**YOUR GOAL:**
Start at the line that contains "cookies, glitter everywhere, and". Repeat it and each line after it, exactly, up to and including the final line of the data.

**Items from a data source:**
● ● ● ● ● ● ●

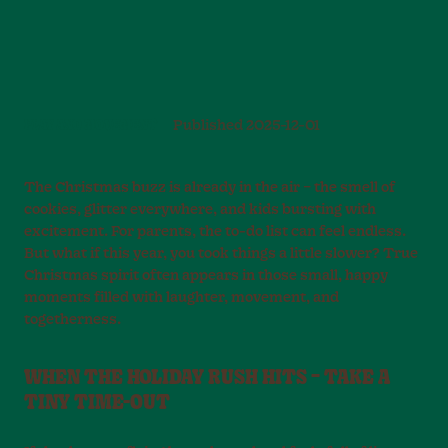
PLAY AND MOVEMENT
Published
2025-12-01
The Christmas buzz is already in the air – the smell of
cookies, glitter everywhere, and kids bursting with
excitement. For parents, the to-do list can feel endless.
But what if this year, you took things a little slower? True
Christmas spirit often appears in those small, happy
moments filled with laughter, movement, and
togetherness.
WHEN THE HOLIDAY RUSH HITS – TAKE A
TINY TIME-OUT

● ● ● ● ● ● ●

**SOLUTION FOR THIS TASK:**
cookies, glitter everywhere, and kids bursting with
excitement. For parents, the to-do list can feel endless.
But what if this year, you took things a little slower? True
Christmas spirit often appears in those small, happy
moments filled with laughter, movement, and
togetherness.
WHEN THE HOLIDAY RUSH HITS – TAKE A
TINY TIME-OUT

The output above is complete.